The League of Gentlemen's Apocalypse opens today
CRACKING TV SPIN-OFFS
SOUTH PARK: BIGGER LONGER & UNCUT (1999)
Cartman, Kenny and Kyle acquire new lexicons of Anglo-Saxon filth after a screen9ing of the Terrance and Philip film Asses of Fire. Their potty mouths invite the wrath of the Christian right. Trey Parker and Matt Stone revel in the opportunity to use all the words they couldn't on television. Great songs to boot.
PORRIDGE (1979)
One of the few films from the British spin-off boom that retains the character of the original. "A very good film," Mark Gatiss says. "The writers Ian Le Frenais and Dick Clement managed to come up with an idea that is big enough for a movie: Godber and Fletcher get liberated from Slade Prison and then have to get back in again. A brilliant idea."
STAR TREK IV: THE VOYAGE HOME (1986)
Kirk and his crew return to San Francisco in the 1980s to save the humpback whale. "People wouldn't listen to you unless you used profanity every other word. You find it in all the literature of the period: Harold Robbins, Jacqueline Susann," Capt Kirk explains. "Ah. The Greats," Spock replies.
MONTY PYTHON AND THE HOLY GRAIL (1975)
Is this allowed? None of the film's main characters appeared in the original series, so one might argue that Python's Arthurian pastiche is not really a spin-off at all. Never mind. The humour contains the same combination of absurdity and verbal dexterity that the team had been playing with for the previous decade. So it remains in the list.

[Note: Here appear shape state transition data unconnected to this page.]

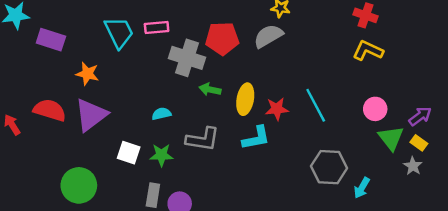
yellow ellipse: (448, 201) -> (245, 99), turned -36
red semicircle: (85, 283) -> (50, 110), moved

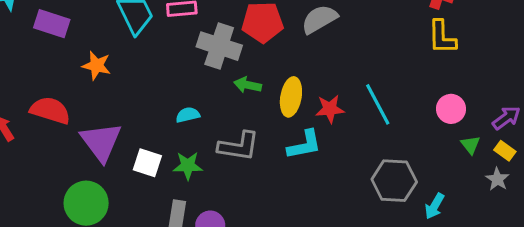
yellow L-shape: (368, 51) -> (442, 37), turned -116
purple triangle: (91, 115) -> (101, 142), moved, turned -30
green triangle: (391, 138) -> (470, 145), size x0.6

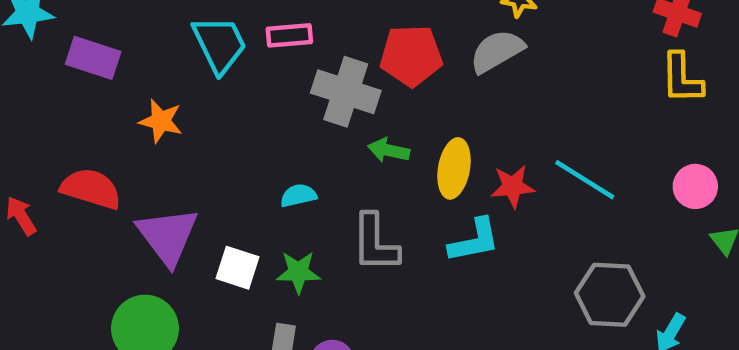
cyan line: (378, 104) -> (585, 180), turned -30
gray L-shape: (239, 146) -> (375, 243), turned 81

She's a witch. Now a hit stage musical.
HEAD (1968)
Written by Jack Nicholson and directed by Bob Rafelson (Five Easy Pieces), this hilarious, baffling cinema outing for The Monkees begins with the band committing a kind of suicide and then gets weirder and darker from there. A resounding flop on release, Head has almost nothing to do with the series. "Then again, what does it have to do with anything?" Mark Gatiss says.